A recent archaeological study in southern Iraq is redefining the history of the Zanj rebellion, a massive uprising that shook the Abbasid Caliphate between 869 and 883 CE. For centuries, it was recorded in the accounts—mostly written by medieval chroniclers like Al-Tabari and Al-Mas’udi—that the rebellion was a disaster that crippled the Basra economy and left large tracts of farmland abandoned. But newer scientific evidence shows that agriculture within the floodplain of the Shatt al-Arab continued much longer than previously suggested.

The Zanj rebellion, led by Ali bin Muhammad, consisted of a mixed group of rebels that included African slaves and local farmers. The majority of the slaves were forced to work under tough conditions, reclaiming land for the growing of sugarcane and extracting saltpetre from surface soils. Al-Tabari’s Annals of Prophets and Kings recounts how Ali mobilized support by denouncing slave owners for their cruelty. Addressing them in front of their captives, he declared: “I wanted to behead you all, for the way you have treated these slaves, with arrogance and coercion… In ways that Allah has forbidden.”
Archaeologists have long attributed the massive network of abandoned ridges and canals across the floodplain to the work of these enslaved individuals. Stretching more than 800 square kilometers, the features include linear earthworks, some over a kilometer in length, and dried canals and secondary channels.
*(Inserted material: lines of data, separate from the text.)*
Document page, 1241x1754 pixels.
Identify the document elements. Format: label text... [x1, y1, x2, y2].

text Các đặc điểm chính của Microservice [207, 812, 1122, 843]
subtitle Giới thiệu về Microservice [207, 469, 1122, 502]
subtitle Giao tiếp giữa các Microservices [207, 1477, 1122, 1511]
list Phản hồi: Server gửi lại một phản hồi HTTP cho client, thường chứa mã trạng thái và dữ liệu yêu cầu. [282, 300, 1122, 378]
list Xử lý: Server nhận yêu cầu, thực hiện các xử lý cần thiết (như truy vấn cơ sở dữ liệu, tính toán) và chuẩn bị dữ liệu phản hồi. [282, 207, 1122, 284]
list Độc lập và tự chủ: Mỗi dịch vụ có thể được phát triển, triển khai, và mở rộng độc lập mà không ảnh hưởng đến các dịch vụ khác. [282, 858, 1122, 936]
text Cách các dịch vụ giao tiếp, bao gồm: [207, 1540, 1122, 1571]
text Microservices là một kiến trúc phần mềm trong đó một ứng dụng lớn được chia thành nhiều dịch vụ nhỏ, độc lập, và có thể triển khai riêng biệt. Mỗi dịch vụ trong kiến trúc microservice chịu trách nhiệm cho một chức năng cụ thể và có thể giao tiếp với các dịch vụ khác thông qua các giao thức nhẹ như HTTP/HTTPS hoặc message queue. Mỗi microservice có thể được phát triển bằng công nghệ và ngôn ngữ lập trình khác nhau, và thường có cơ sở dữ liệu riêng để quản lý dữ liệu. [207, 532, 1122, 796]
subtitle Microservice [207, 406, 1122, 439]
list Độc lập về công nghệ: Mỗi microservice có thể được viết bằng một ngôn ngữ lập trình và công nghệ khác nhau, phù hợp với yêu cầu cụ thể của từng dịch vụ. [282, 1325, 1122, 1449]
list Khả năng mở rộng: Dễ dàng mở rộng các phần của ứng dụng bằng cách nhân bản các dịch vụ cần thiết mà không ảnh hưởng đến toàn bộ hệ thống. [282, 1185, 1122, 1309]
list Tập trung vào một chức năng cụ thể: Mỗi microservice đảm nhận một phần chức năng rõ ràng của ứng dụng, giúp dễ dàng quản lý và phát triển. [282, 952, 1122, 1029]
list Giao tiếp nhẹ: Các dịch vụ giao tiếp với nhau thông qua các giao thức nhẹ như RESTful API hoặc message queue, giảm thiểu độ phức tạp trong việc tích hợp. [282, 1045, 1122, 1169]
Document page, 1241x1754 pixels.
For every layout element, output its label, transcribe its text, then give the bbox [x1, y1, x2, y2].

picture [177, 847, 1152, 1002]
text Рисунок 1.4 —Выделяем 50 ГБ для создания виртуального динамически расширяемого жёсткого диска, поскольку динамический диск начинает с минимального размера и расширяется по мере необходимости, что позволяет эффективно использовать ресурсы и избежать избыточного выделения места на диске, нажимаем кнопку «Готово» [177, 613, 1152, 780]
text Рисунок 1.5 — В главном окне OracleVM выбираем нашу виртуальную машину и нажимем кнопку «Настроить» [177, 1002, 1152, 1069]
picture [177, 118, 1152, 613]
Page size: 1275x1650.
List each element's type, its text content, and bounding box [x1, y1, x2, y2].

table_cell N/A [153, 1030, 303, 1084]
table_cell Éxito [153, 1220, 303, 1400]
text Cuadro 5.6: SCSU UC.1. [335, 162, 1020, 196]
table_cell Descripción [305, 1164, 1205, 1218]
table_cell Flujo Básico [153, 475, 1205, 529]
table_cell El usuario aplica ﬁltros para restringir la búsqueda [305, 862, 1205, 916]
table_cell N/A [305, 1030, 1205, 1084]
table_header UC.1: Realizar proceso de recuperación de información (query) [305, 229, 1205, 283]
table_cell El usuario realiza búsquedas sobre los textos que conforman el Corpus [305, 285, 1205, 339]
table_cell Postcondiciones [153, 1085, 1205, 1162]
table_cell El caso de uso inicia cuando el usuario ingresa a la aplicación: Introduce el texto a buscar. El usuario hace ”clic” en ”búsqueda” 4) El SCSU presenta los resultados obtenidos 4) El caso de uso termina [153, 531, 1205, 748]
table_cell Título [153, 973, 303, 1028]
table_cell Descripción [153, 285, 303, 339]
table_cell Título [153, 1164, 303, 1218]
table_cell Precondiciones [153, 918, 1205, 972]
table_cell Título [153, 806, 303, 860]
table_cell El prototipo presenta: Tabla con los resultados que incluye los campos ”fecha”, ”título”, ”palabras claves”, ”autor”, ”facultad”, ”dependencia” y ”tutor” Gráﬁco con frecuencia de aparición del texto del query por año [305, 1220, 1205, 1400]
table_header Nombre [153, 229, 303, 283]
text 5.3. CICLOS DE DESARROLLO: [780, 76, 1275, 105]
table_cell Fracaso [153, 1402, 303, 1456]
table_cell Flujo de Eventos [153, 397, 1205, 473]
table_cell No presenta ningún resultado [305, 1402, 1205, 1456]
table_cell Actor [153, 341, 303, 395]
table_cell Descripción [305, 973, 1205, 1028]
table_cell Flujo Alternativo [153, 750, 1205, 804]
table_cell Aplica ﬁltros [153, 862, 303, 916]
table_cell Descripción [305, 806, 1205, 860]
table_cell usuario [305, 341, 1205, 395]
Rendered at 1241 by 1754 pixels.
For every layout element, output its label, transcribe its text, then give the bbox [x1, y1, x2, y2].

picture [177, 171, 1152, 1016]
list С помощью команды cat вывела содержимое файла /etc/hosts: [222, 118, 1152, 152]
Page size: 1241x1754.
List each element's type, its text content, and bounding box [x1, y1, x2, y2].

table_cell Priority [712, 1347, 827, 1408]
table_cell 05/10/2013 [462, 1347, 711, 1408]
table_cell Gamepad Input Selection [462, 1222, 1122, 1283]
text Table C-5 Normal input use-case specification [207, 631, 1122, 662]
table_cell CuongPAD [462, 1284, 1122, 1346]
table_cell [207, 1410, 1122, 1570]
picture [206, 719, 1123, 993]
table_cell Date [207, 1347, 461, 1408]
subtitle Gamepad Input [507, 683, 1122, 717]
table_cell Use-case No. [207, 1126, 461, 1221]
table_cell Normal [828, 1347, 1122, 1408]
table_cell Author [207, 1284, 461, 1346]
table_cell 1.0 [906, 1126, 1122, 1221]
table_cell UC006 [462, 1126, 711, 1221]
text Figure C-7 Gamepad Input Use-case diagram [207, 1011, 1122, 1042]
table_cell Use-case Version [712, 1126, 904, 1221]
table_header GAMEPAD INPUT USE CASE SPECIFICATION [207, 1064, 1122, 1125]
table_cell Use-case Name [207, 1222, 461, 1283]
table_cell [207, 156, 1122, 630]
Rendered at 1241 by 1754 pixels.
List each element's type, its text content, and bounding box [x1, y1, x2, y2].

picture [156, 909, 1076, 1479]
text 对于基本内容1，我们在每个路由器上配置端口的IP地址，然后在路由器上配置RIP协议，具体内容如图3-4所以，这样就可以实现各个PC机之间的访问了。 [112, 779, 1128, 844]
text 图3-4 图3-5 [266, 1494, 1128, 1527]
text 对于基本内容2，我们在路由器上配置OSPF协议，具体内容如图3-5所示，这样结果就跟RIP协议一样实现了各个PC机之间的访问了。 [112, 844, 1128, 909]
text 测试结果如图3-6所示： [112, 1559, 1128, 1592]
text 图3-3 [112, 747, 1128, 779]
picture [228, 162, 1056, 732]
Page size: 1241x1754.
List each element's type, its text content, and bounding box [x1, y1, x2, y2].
Scholars have so far assumed that they were built exclusively in the decades leading up to the rebellion and then left abandoned when conflict destroyed the region’s agricultural economy.
That view is being undermined. In 2022, researchers excavated four of the roughly 7,000 ridge features and extracted soil samples for optically stimulated luminescence (OSL) dating. The technique revealed that certain ridges remained in use a century or more after the revolt, with dates extending into the 11th, 12th, and even 13th centuries. According to the researchers, the findings call into question the impact of the rebellion on farming and the local economy, showing that cultivation persisted well after the uprising.

The study notes that “Zanj” itself was an ambiguous term. While generally linked to slaves from the Swahili coast of Eastern Africa, some scholars argue that the majority of enslaved Africans may have come from West and Central Africa via Saharan trade routes. Written accounts also reveal that not all participants in the uprising were African slaves but that some were local peasants, demonstrating that the rebellion had a complex social makeup.
The rebellion was not the first of its kind—there had been small rebellions by Zanj groups in the late 7th century—but none were as extensive or persistent as the 9th-century conflict. Rebels clashed with Abbasid soldiers for over a decade, even sacking Basra, before they were routed in 883. But new archaeological evidence shows that agriculture rebounded, or at least survived, in much of the floodplain.

However, there are questions. Why this large area of farmland was abandoned, finally, between the 13th and 14th centuries, is not known. Climate change, disease, and broader political or economic shifts may all have played a role. At least one thing is clear, though: the ridges and canals—once overlooked—are now recognized as a significant feature of the Iraqi landscape heritage.